Алексей не мог поверить, что куски мяса с костями в белом соусе — и есть его драгоценный Пушок, которого он с утра потерял и никак не мог найти, сколько ни лазил в самых труднодоступных местах в крапиве и под крыльцом, и как ни звал. Он с гневом бросил вилку на пол и заревел от великого горя, мгновенно переполнившего сердце. Самое ужасное состояло в том, что никто не разделял его беды — семья ела Пушка вполне себе с аппетитом, словно не стряслось ни великой, ни малой трагедии. Сам Лёша отказался наотрез. Отец, глядя на залитое слезами его лицо, заметил:
— Он родился просто для ужина. Будет тебе наука — не дружи с едой.
— А теперь поешь, будь мужчиной, — добавила бабушка, и сотворившая с Пушком это зверство — готовкой в доме занималась, преимущественно, она.
Как бабушка Лала могла так жестоко поступить, такая неизменно добрая и полная любви?! Он ненавидел их всех, не желал быть мужчиной и при попытке его накормить омерзительно мягким и сладковатым, бело-розовым мясом с комочками моркови и лука, блеванул на стол, за что был изгнан за ухо.

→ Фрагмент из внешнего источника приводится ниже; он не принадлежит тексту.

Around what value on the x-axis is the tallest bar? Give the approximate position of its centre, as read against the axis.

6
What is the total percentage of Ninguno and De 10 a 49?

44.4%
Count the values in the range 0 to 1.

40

Когда он лежал в кровати без сна и горевал о жестокости мира, отец заглянул к нему.
— Есть люди, — сказал он, — а есть еда.
— Но почему?!
— По качану, — хохотнул отец. — Не привязывайся к тем, кого сожрут. Тебе нравится твой новый велик?

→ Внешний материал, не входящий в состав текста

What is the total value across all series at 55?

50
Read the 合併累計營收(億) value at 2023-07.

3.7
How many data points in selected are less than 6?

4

— Да, — осторожно ответил Лёша.
— Чтоб купить его тебе, а матери с сестрой справить на осень пальто и обувь, я завалил ксенопантеру с её семейством и сдал три шкуры.
На пантеру ему было плевать, её, в отличие от кролика, Лёша не знал. Горькая обида держалась ещё неделю, она не проходила от ревнивых насмешек сестры, ласк матери и бабкиных религиозных увещеваний:
— Сказал Господь: плодитесь и размножайтесь, и наполняйте землю, да страшатся и да трепещут вас все звери земные, и весь скот земной, и все птицы небесные, все, что движется на земле, и все рыбы морские: в ваши руки отданы они; все движущееся, что живет, будет вам в пищу…
Накормить у женщин Лёшу больше не выходило ни принуждением, ни уговорами — мяса он не ел принципиально. Но всё изменилось, когда ружьё попало ему в руки, словно отец инициировал его, превратил из детской гусеницы в подростковую куколку, внутри которой зрели новые приоритеты, настоящие правила жизни мужчины: стучать взападло, охотиться — годное дело, подкупить рейнджера — тоже норм. Азарт, погоня, ловушка, добыча, а если дом — то личная крепость. Остальное Алексей освоил сам, когда вылупился. И теперь, если поступал с человеком не по совести, изначально низводил его до ранга кролика, уродливого или дважды симпатичного, но рождённого для ужина, всё, точка.
Они успели выплыть на сухое, высокое место до заката, почувствовать под ногами землю было блаженством, осталось костёр развести, кемарнуть и обсушиться, чтоб с утра приниматься за ловлю.
— Помню, в моей ещё молодости раз случился паводок, — выбирая из лодки снарягу, миролюбиво сказал дядя Коля, — так нам с женой затопило дачный…
— Заткни фонтан, — прервал его Шульга и презрительно сплюнул.
Он не собирался говорить с приманкой, попросту — с чужой едой. Сотрудничек нужен живым, кровь из носу. Его поимка была той кромкой прибоя, на которой теперь строился песчаный замок свободы Алексея, вот и пришлось ему разжаловать лиса в кролики. Получился дядя Кроля.
Выспался Шульга скверно: болел ушибленный затылок, и Алексей просыпался всякий раз, когда поворачивался на спину. Стоило задеть шишку — и хрупкий сон бился на осколки. Потом и вовсе больше не смог уснуть, лежал, изредка подбрасывая ветку в костёр, слушал чутким ухом ночные шумы и думал о предстоящей охоте, о праве высшего хищника. О матери думал, детях и жёнах, бывшей и нынешней, вспоминал колыбу, и сразу же — Лану с её зверем, по необходимости низведённую до суки. «Эта сука» — то же расчеловечивание. А ведь как славно у них шло одно время, можно было делать и делать деньги, если бы не сучьи понты и неуместный развод, который не кидалово, а расторжение брака. Шульга б её поёбывал, зверь борол бы противников, никакого тебе грибка, конфискованной фабрики и ареста. Никакой охоты на вурдалака, мутнее и замороченнее которой он в жизни не видывал, в ней каждый — хищник, и каждый — жертва, а финал непредсказуем. «Лучше сдохну, чем опять поеду на лагерь» — подумал он и, чтоб отвлечься, принялся рифмовать строчки, подлаживая новые слова под известную песню, как обычно делал.